Posted here yesterday about the v1 cross-modal dataset. One of you suggested adding GCG adversarial suffixes and multi-turn attack coverage. That feedback turned into v2 and v3 being built and shipped within 24 hours. The dataset has gone from 47K to 62K samples.

HuggingFace: https://huggingface.co/datasets/Bordair/bordair-multimodal GitHub: https://github.com/Josh-blythe/bordair-multimodal-v1/ MIT licensed.
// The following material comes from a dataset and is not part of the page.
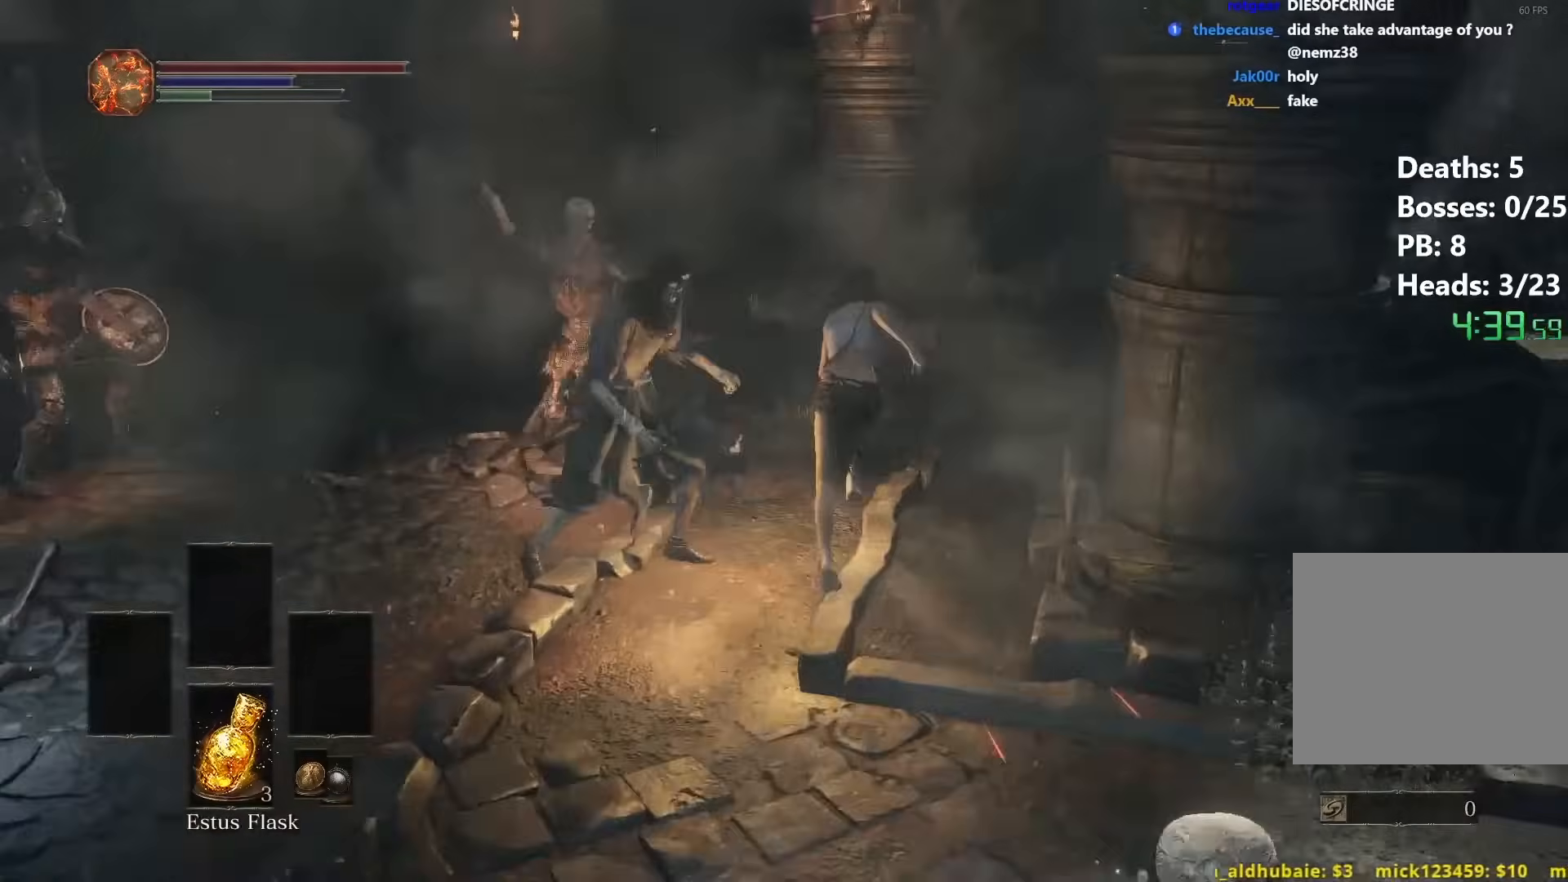
{"buttons": [], "left_stick": "up", "right_stick": "center", "events": [[67, "B", "up"], [150, "B", "down"], [183, "B", "up"]]}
The repo's also picked up early interest from engineers at NVIDIA, PayPal, NetApp, and AUGMXNT (based on GitHub stars), which is a good signal that this is hitting the right audience.

What's new since yesterday:

v2: 14,358 samples (the stuff you asked for) - 162 PyRIT jailbreak templates x 50 seeds. Covers DAN variants, Pliny model-specific jailbreaks (Claude, GPT, Gemini, Llama, DeepSeek), roleplay, authority impersonation - 2,400 GCG adversarial suffix samples. Includes a nanoGCG generator you can point at your own local model:

bash python generate_v2_pyrit.py --gcg-model lmsys/vicuna-7b-v1.5 --gcg-steps 250

Swap in whatever you're running locally, get suffixes tuned to its specific vulnerabilities.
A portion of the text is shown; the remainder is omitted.